WHAT THE TASK REQUIRES: Determine how many lines in the records hold the word "with". Return the number alone.

== Segment start ==

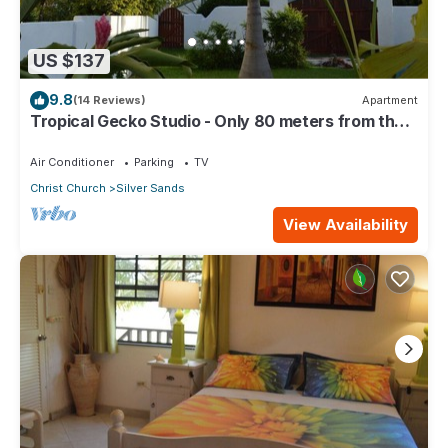
US $137
9.8
(14 Reviews)
Apartment
Tropical Gecko Studio - Only 80 meters from the
Ocean!
Air Conditioner
Parking
TV
Christ Church
Silver Sands
View Availability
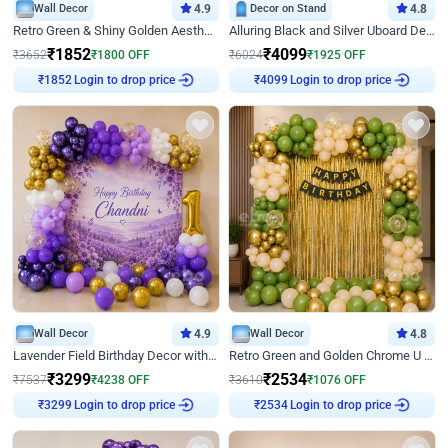
Wall Decor
4.9
Decor on Stand
4.8
Retro Green & Shiny Golden Aesthetic Wall Decoration for Birthday
Alluring Black and Silver Uboard Decor
₹
1852
₹
4099
₹
3652
₹
1800
OFF
₹
6024
₹
1925
OFF
Login to drop price
Login to drop price
₹
1852
₹
4099
Wall Decor
4.9
Wall Decor
4.8
Lavender Field Birthday Decor with Customised Flex on wall
Retro Green and Golden Chrome U Shaped Birthday Decor
₹
3299
₹
2534
₹
7537
₹
4238
OFF
₹
3610
₹
1076
OFF
Login to drop price
Login to drop price
₹
3299
₹
2534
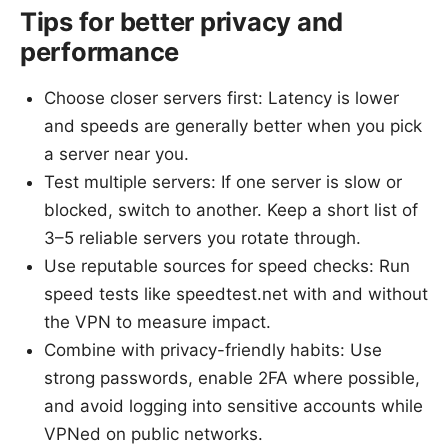
Tips for better privacy and
performance
Choose closer servers first: Latency is lower
and speeds are generally better when you pick
a server near you.
Test multiple servers: If one server is slow or
blocked, switch to another. Keep a short list of
3–5 reliable servers you rotate through.
Use reputable sources for speed checks: Run
speed tests like speedtest.net with and without
the VPN to measure impact.
Combine with privacy-friendly habits: Use
strong passwords, enable 2FA where possible,
and avoid logging into sensitive accounts while
VPNed on public networks.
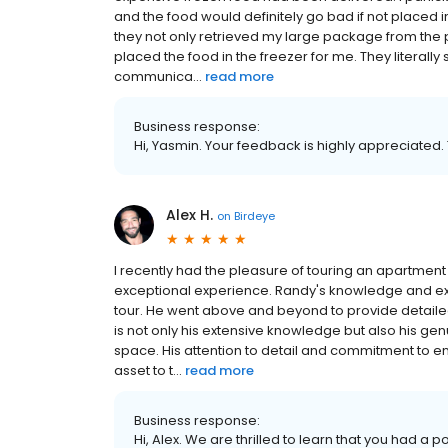
and the food would definitely go bad if not placed in
they not only retrieved my large package from the p
placed the food in the freezer for me. They literal
communica...
read more
Business response:
Hi, Yasmin. Your feedback is highly appreciated.
Alex H.
on
Birdeye
I recently had the pleasure of touring an apartment 
exceptional experience. Randy's knowledge and ex
tour. He went above and beyond to provide detaile
is not only his extensive knowledge but also his gen
space. His attention to detail and commitment to e
asset to t...
read more
Business response:
Hi, Alex. We are thrilled to learn that you had a p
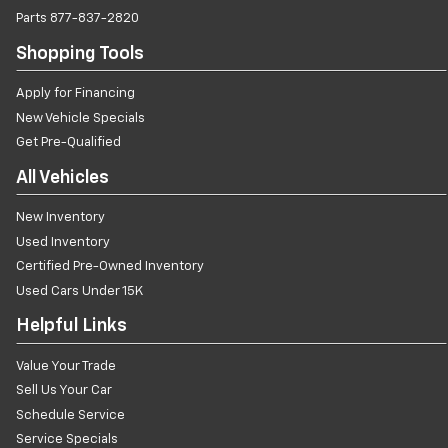
Parts
877-837-2820
Shopping Tools
Apply for Financing
New Vehicle Specials
Get Pre-Qualified
All Vehicles
New Inventory
Used Inventory
Certified Pre-Owned Inventory
Used Cars Under 15K
Helpful Links
Value Your Trade
Sell Us Your Car
Schedule Service
Service Specials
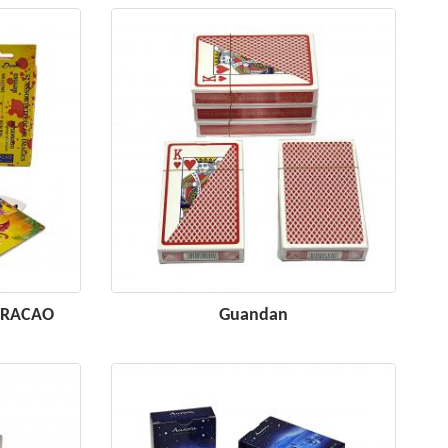
CURACAO
Guandan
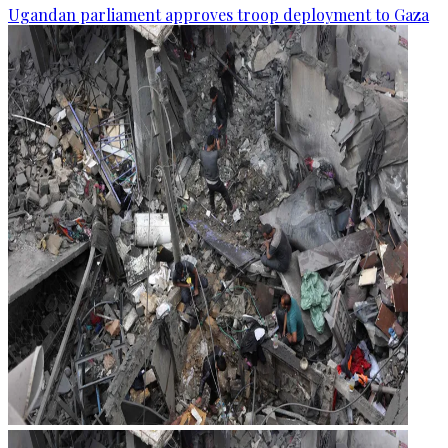
Ugandan parliament approves troop deployment to Gaza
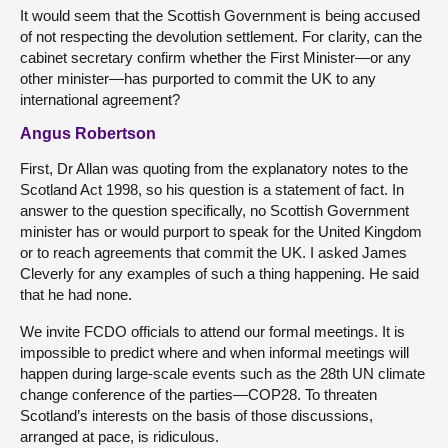
It would seem that the Scottish Government is being accused
of not respecting the devolution settlement. For clarity, can the
cabinet secretary confirm whether the First Minister—or any
other minister—has purported to commit the UK to any
international agreement?
Angus Robertson
First, Dr Allan was quoting from the explanatory notes to the
Scotland Act 1998, so his question is a statement of fact. In
answer to the question specifically, no Scottish Government
minister has or would purport to speak for the United Kingdom
or to reach agreements that commit the UK. I asked James
Cleverly for any examples of such a thing happening. He said
that he had none.
We invite FCDO officials to attend our formal meetings. It is
impossible to predict where and when informal meetings will
happen during large-scale events such as the 28th UN climate
change conference of the parties—COP28. To threaten
Scotland’s interests on the basis of those discussions,
arranged at pace, is ridiculous.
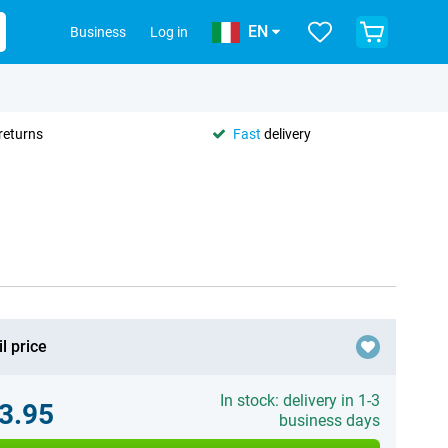
EN
Business
Log in
returns
Fast
delivery
l price
In stock: delivery in 1-3
3.95
business days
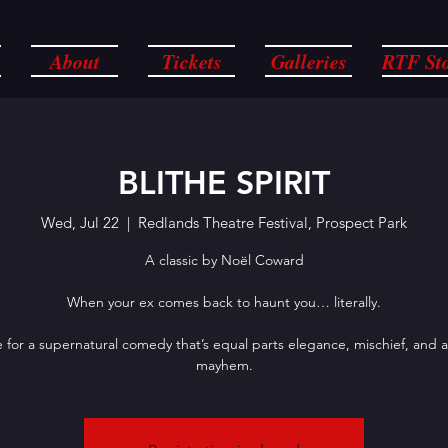
About
Tickets
Galleries
RTF St
BLITHE SPIRIT
Wed, Jul 22
  |  
Redlands Theatre Festival, Prospect Park
A classic by Noël Coward
When your ex comes back to haunt you… literally.
 for a supernatural comedy that’s equal parts elegance, mischief, and 
mayhem.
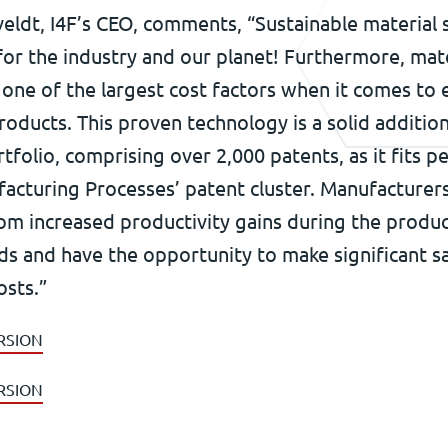
eldt, I4F’s CEO, comments, “Sustainable material 
or the industry and our planet! Furthermore, mate
one of the largest cost factors when it comes to
roducts. This proven technology is a solid additio
tfolio, comprising over 2,000 patents, as it fits pe
facturing Processes’ patent cluster. Manufacturer
om increased productivity gains during the produc
ds and have the opportunity to make significant s
osts.”
RSION
RSION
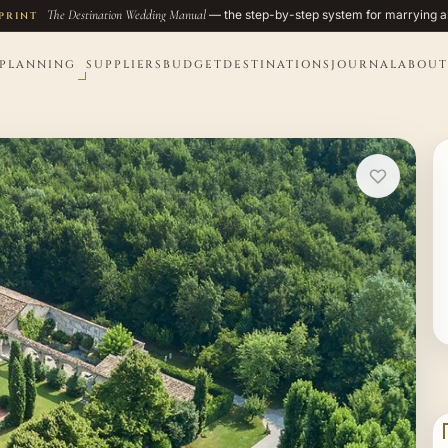
The Destination Wedding Manual
— the step-by-step system for marrying a
PRINT
PLANNING
SUPPLIERS
BUDGET
DESTINATIONS
JOURNAL
ABOUT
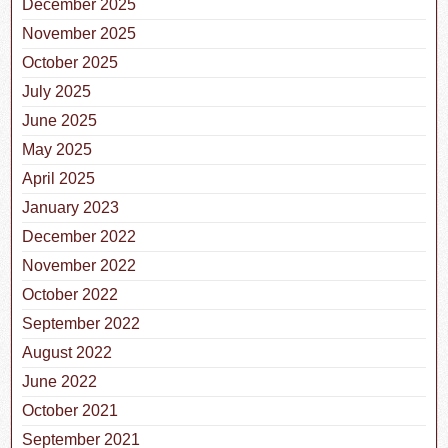
December 2025
November 2025
October 2025
July 2025
June 2025
May 2025
April 2025
January 2023
December 2022
November 2022
October 2022
September 2022
August 2022
June 2022
October 2021
September 2021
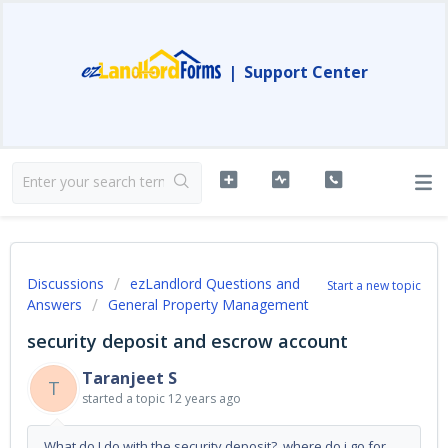
|
Support Center
Discussions
ezLandlord Questions and
Start a new topic
Answers
General Property Management
security deposit and escrow account
Taranjeet S
T
started a topic
12 years ago
What do I do with the security deposit? where do i go for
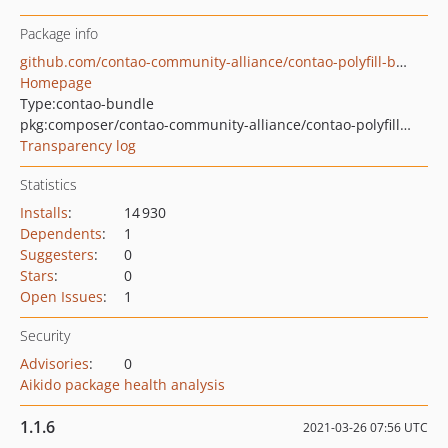
Package info
github.com/contao-community-alliance/contao-polyfill-bundle
Homepage
Type:
contao-bundle
pkg:composer/contao-community-alliance/contao-polyfill-bundle
Transparency log
Statistics
Installs
:
14 930
Dependents
:
1
Suggesters
:
0
Stars
:
0
Open Issues
:
1
Security
Advisories
:
0
Aikido package health analysis
1.1.6
2021-03-26 07:56 UTC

== Segment end ==

TASK RESPONSE: 4